I received this question via Facebook to-day and decided to share it as well hoping it helps a few more out in their swim choice etc...
Question: I’m going fishing tomorrow it’s going to be 29c would you say it’s a waste of time on the bottom with a rig or better to go to a float pond and fish on the top with a dog biscuit?
This is a very good question that deserves a little more than ‘forget the bottom bait rigs’. The fact that it was from an old mate Gary Marlow, someone I knocked around with all through school days, we were even in the same punk band for a short while before I found myself taking a different route in life needing my time on the bank much more than I needed to be in band practice.
Naturally I was moved on and must admit to feeling a little envious once they started to play gigs. Ah well, I became much better with a fishing rod than I ever was on bass guitar.
Another bit of my mixed and varied past touched upon, but back to the original question...
Most of us have been there in the stifling hot weather, watching the carp cruising or simply just basking in the sun, well away from our rigs sat on the bottom, sometimes quite a way down from the carp. It is so easy to look at a weather report and think to yourself that you will be wasting your time, but you could perhaps swing things more in your own favour than you perhaps realised.
Carp are like us in as much as they seek out the warmer areas during the coldest weather and seek out the cooler, more oxygenated areas during the warmest periods. That last sentence can be read and not really taken in, but go back to it, it is hugely important, so I will write it again...
Carp are like us in as much as they seek out the warmer areas during the coldest weather and seek out the cooler, more oxygenated areas during the warmest periods.
During the hot weather it is easy to bring this into our favour to increase the chance of action. Carp need to feed and have to feed, so a little thought as to where they are likely to feed and when can stack the odds up in our favour and during the hottest periods, I actually find this scenario easier to predict.
I’m more than happy sitting behind rods with bottom bait rigs on up until the sun being high in the sky, leaving no shade. Now this will vary in time around the lake and is something I really put to my own advantage during the hot summers I spent at ‘The Mangrove’. It was pretty much accepted that during the summer months the majority of the carp there were caught between midnight and 10 am with dawn always the prime time. During the hottest periods many would start to write their chances off much earlier than 10 am as the mind games would start to play with the sun beating down and the only shade for the carp being back into the dense pads that surrounded the pool. I had sussed really early on though that if I fished from eastern side of the pool, which had large established trees around there, then I would get takes up until lunch time which was when we used to wind in to go off to the local for a meal.

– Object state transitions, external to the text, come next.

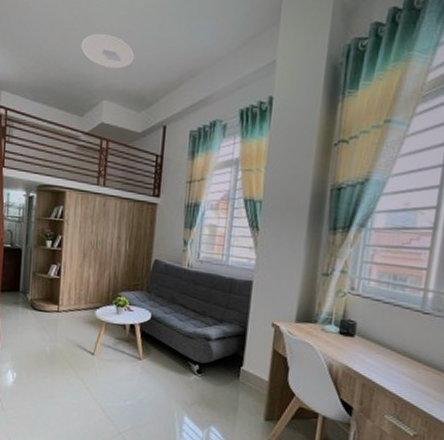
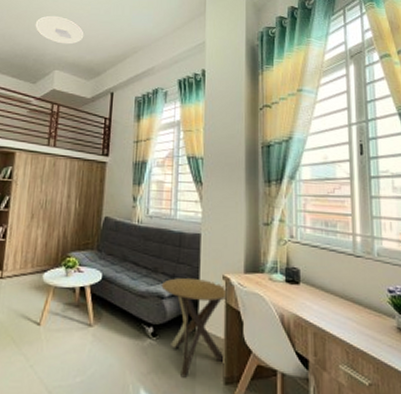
side table: none [208,322,276,411] -> present [161,278,227,378]

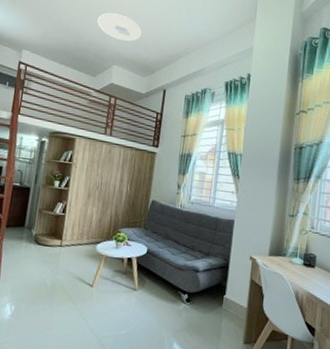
side table: present [161,278,227,378] -> none [197,255,253,336]

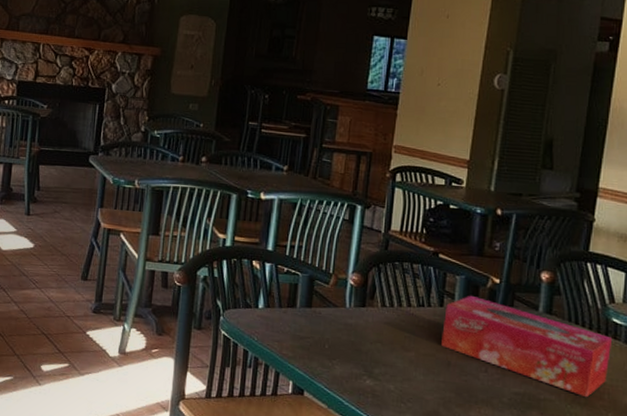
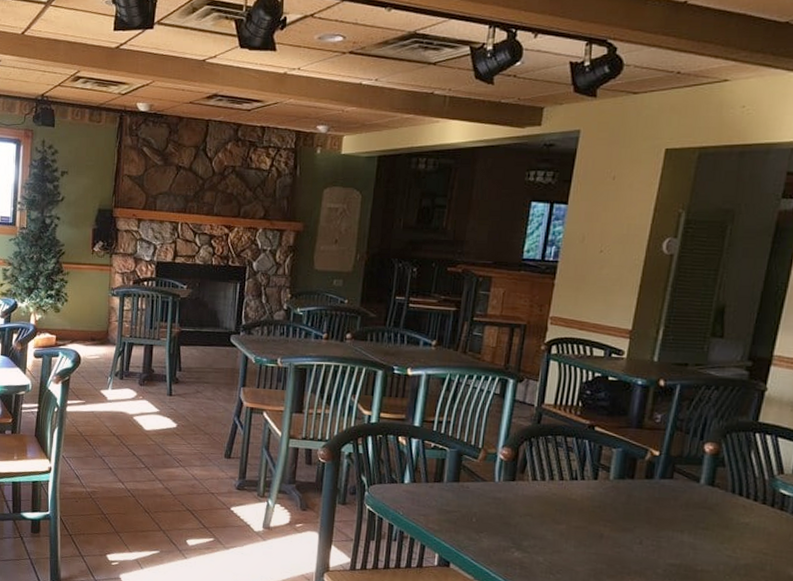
tissue box: present [441,295,613,398] -> none [594,468,779,569]

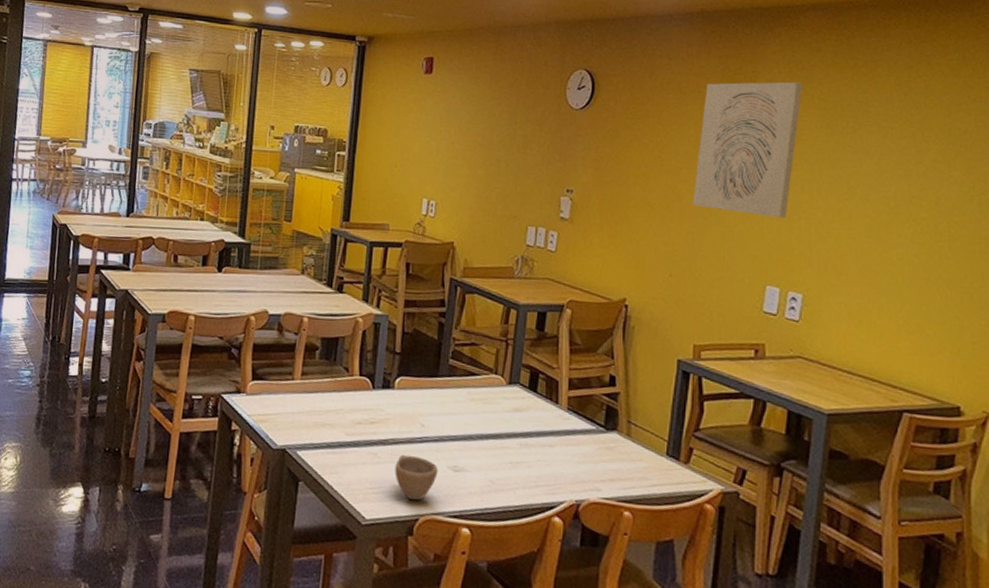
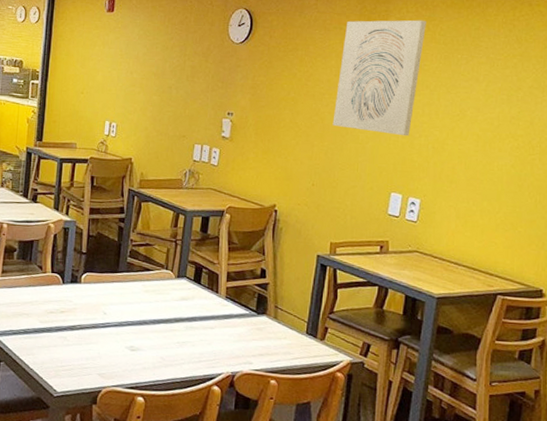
cup: present [395,454,438,501] -> none [81,337,118,376]

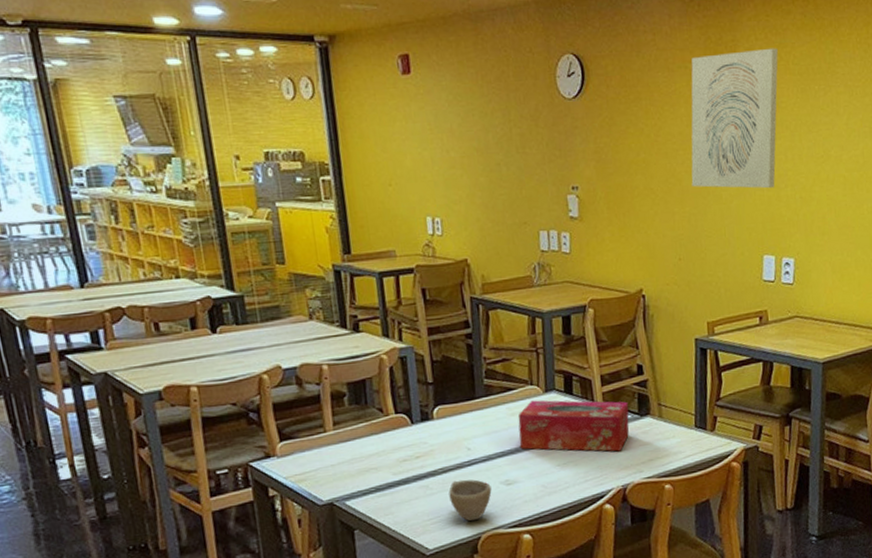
cup: none [81,337,118,376] -> present [448,479,492,522]
tissue box: none [147,283,248,341] -> present [518,400,630,452]

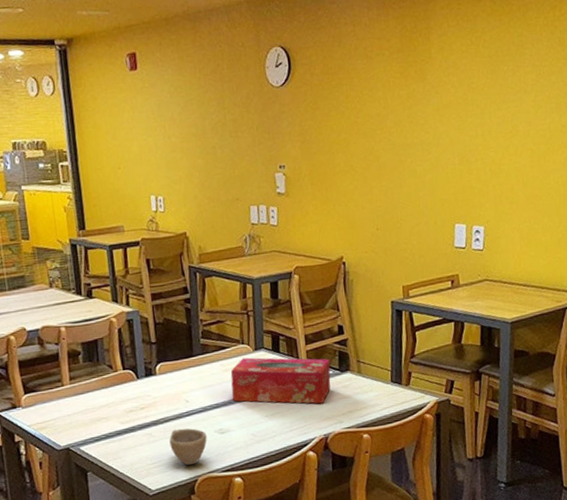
wall art: present [691,48,778,189] -> none [388,33,469,163]

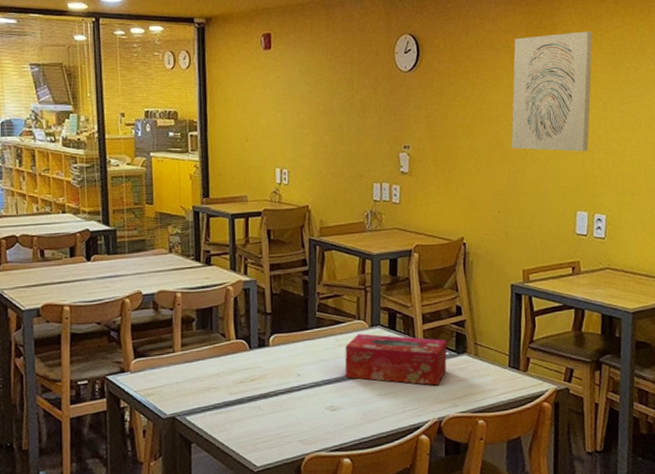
cup: present [169,428,207,466] -> none [278,403,317,443]
wall art: none [388,33,469,163] -> present [511,31,593,152]

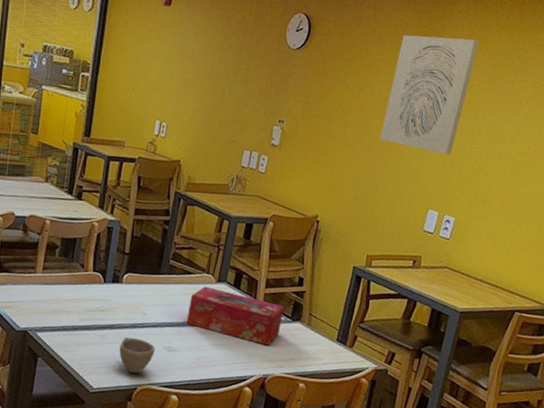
cup: none [278,403,317,443] -> present [119,336,155,374]

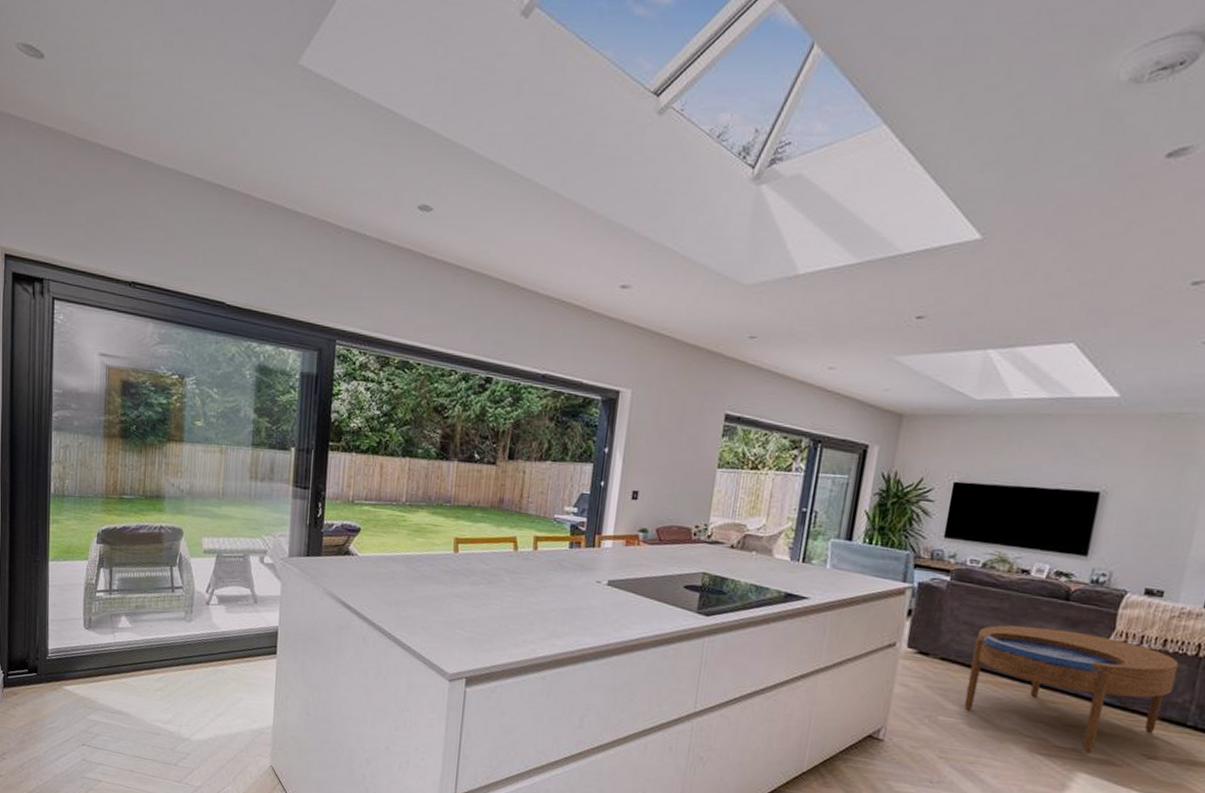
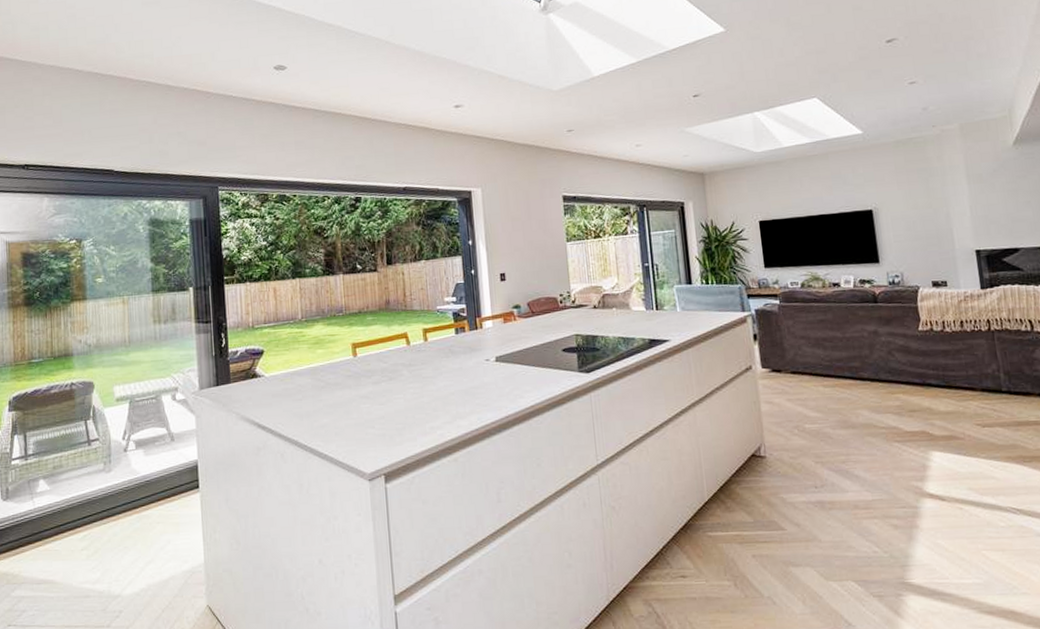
coffee table: present [964,625,1179,753] -> none [815,328,982,433]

Shade can be taken advantage of in many ways, One side of a bar will be cooler than the other and I have even caught margin carp from the shade of marsh grass, tiny areas next to the bank where they can sneak in unnoticed. I remember a session in the late 80’s when we used to go over Lincolnshire to take advantage of the many waters that didn’t have a close season back then. One stifling hot day on Richmond Railway Lake I had just about given up hope when I noticed the shade from a large clump of marsh grass on an easy to cast to margin. Suffice to say I had 3 carp from the shade of it, altering the cast as the shadow moved. My other rod remained carpless.
Back at the Mangrove and fishing the east bank during hot weather, I purposely didn’t mention my personal proven theory to others, some things are best kept up the sleeve until other things are learned, despite a couple of members passing comment that it was strange how I held fish out on my bait later in the day than most. Well, it was simply a case of my bait was still in the shade, in slightly cooler water, simple as that. There is also another important point as well, carp don’t have eyelids and this can make a lot of difference to your swim choice once you decide that you may be better off with zigs or baits on the surface.
Ideally you want the carp to approach a surface hook bait from the bait side so as not encountering the line first. Just think which side the carp is going to be dazzled by the sun and which side it will be able to see comfortably?
If you are struggling with the glare, then you are presenting your hook bait better. If you can see clearly, then the carp are more likely to approach your hook bait from the line side. Remember, carp have no eyelids and no trendy shades. The sun has a massive impact on carp and a little bit of thought can bring a few extra chances.
On that note, with another couple more subjects for you to mull over and add your own thoughts to, I will sign off.